TASK ITEM
Below are the records; give the number of their lines that contain the word "have" and nothing more.

*** RECORDS PROVIDED ***

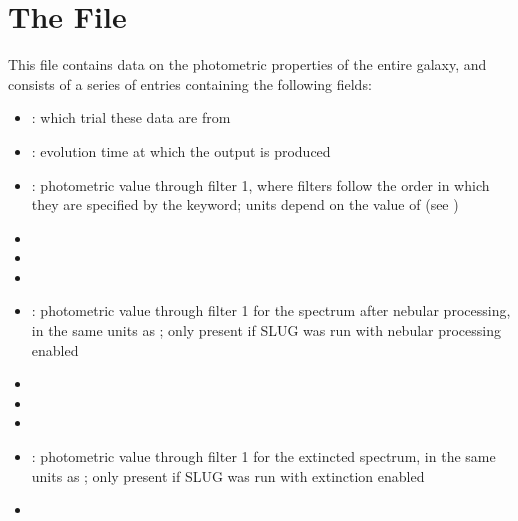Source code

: \documentclass[letterpaper,10pt,english]{sphinxmanual}
\begin{document}
\section{The  File}
\label{\detokenize{output:the-integrated-phot-file}}\label{\detokenize{output:ssec-int-phot-file}}
This file contains data on the photometric properties of the entire galaxy, and consists of a series of entries containing the following fields:
\begin{itemize}
\item {} 
: which trial these data are from

\item {} 
: evolution time at which the output is produced

\item {} 
: photometric value through filter 1, where filters follow the order in which they are specified by the  keyword; units depend on the value of  (see {\hyperref[\detokenize{parameters:ssec-phot-keywords}]{}})

\item {} 

\item {} 

\item {} 

\item {} 
: photometric value through filter 1 for the spectrum after nebular processing, in the same units as ; only present if SLUG was run with nebular processing enabled

\item {} 

\item {} 

\item {} 

\item {} 
: photometric value through filter 1 for the extincted spectrum, in the same units as ; only present if SLUG was run with extinction enabled

\item {} 


\end{itemize}
\end{document}
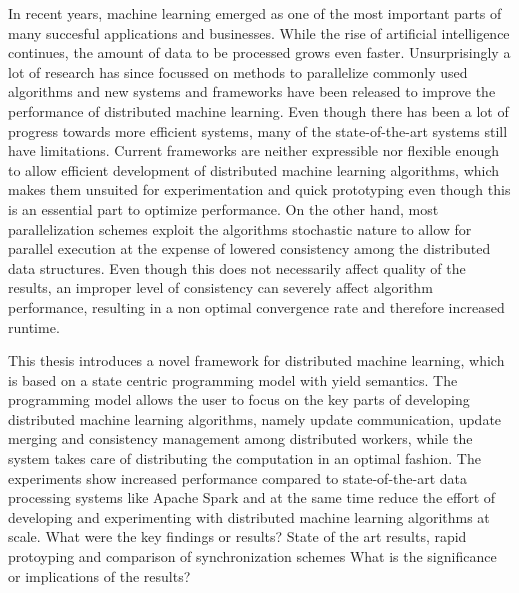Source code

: % 
% 
%
In recent years, machine learning emerged as one of the most important parts of many succesful applications and businesses.
While the rise of artificial intelligence continues, the amount of data to be processed grows even faster.
Unsurprisingly a lot of research has since focussed on methods to parallelize commonly used algorithms and new systems and frameworks have been released to improve the performance of distributed machine learning.
Even though there has been a lot of progress towards more efficient systems, many of the state-of-the-art systems still have limitations.
Current frameworks are neither expressible nor flexible enough to allow efficient development of distributed machine learning algorithms, which makes them unsuited for experimentation and quick prototyping even though this is an essential part to optimize performance.
On the other hand, most parallelization schemes exploit the algorithms stochastic nature to allow for parallel execution at the expense of lowered consistency among the distributed data structures.
Even though this does not necessarily affect quality of the results, an improper level of consistency can severely affect algorithm performance, resulting in a non optimal convergence rate and therefore increased runtime.

This thesis introduces a novel framework for distributed machine learning, which is based on a state centric programming model with yield semantics.
The programming model allows the user to focus on the key parts of developing distributed machine learning algorithms, namely update communication, update merging and consistency management among distributed workers, while the system takes care of distributing the computation in an optimal fashion.
The experiments show increased performance compared to state-of-the-art data processing systems like Apache Spark and at the same time reduce the effort of developing and experimenting with distributed machine learning algorithms at scale.
What were the key findings or results?
State of the art results, rapid protoyping and comparison of synchronization schemes
What is the significance or implications of the results?

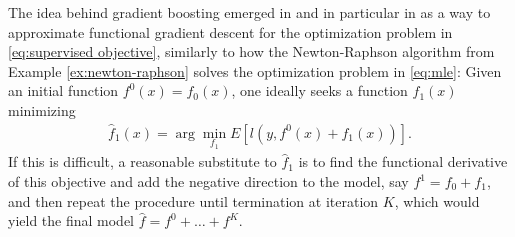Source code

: The idea behind gradient boosting emerged in \citet{friedman2001greedy} and in particular in \citet{mason1999boosting} as a way to approximate functional gradient descent for the optimization problem in \eqref{eq:supervised objective}, similarly to how the Newton-Raphson algorithm from Example \ref{ex:newton-raphson} solves the optimization problem in \eqref{eq:mle}:
Given an initial function $f^0(x)=f_0(x)$, one ideally seeks a function $f_1(x)$ minimizing
\begin{align}
	\hat{f}_1(x) = \arg\min_{f_1} E\left[ l\left(y,f^0(x)+f_1(x)\right) \right].
\end{align}
If this is difficult, a reasonable substitute to $\hat{f}_1$ is to find the functional derivative of this objective and add the negative direction to the model, say $f^1 = f_0 + f_1$, and then repeat the procedure until termination at iteration $K$, which would yield the final model $\hat{f}=f^0+\dots+f^K$.

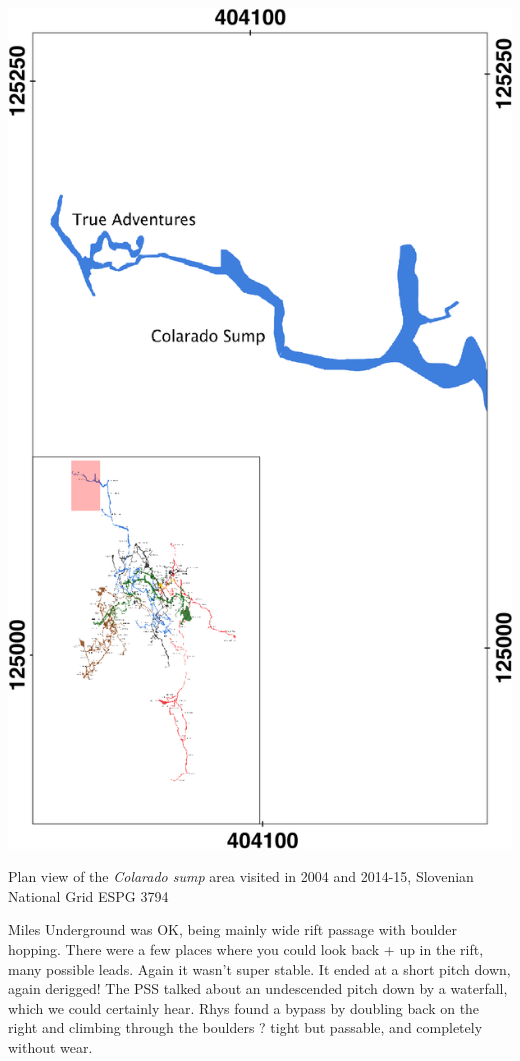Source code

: \begin{marginfigure}
\checkoddpage \ifoddpage \forcerectofloat \else \forceversofloat \fi
\centering
 \includegraphics[width=\linewidth]{2014/jarv-2014/colarado_inset}
 \caption{Plan view of the \emph{Colarado sump} area visited in 2004 and 2014-15, Slovenian National Grid ESPG 3794}
 \label{Red Cow inset}
\end{marginfigure}

Miles Underground was OK, being mainly wide rift passage with boulder hopping. There were a few places where you could look back + up in the rift, many possible leads. Again it wasn't super stable. It ended at a short pitch down, again derigged! The PSS talked about an undescended pitch down by a waterfall, which we could certainly hear.
Rhys found a bypass by doubling back on the right and climbing through the boulders ? tight but passable, and completely without wear.



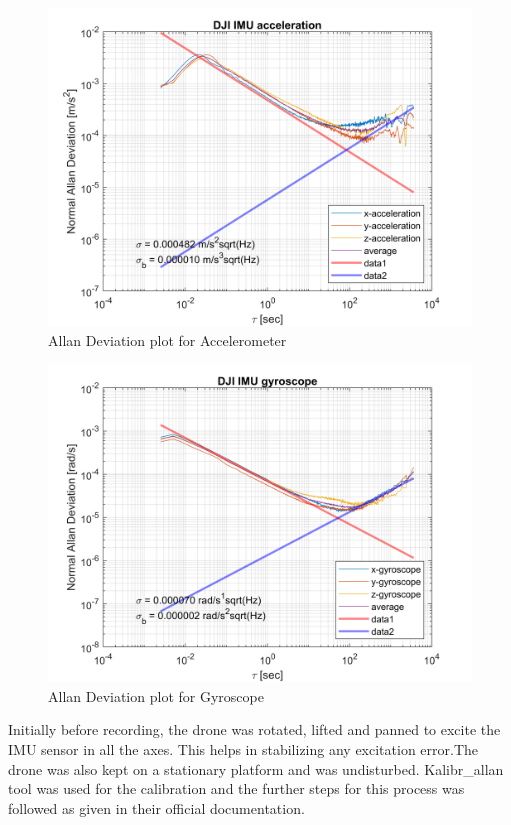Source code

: \begin{figure}[h]
    \centering
    \includegraphics[scale=0.7]{Images/DJI_IMU_accel.png}
    \caption{Allan Deviation plot for Accelerometer}
    \label{fig:accel}
\end{figure}

\begin{figure}[h]
    \centering
    \includegraphics[scale=0.7]{Images/DJI_IMU_gyro.png}
    \caption{Allan Deviation plot for Gyroscope}
    \label{fig:gyro}
\end{figure}

Initially before recording, the drone was rotated, lifted and panned to excite the IMU sensor in all the axes. This helps in stabilizing any excitation error.The drone was also kept on a stationary platform and was undisturbed. Kalibr\_allan tool \cite{kalibrallan} was used for the calibration and the further steps for this process was followed as given in their official documentation.\\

*** End of RECORDS PROVIDED ***

ANSWER BOX
2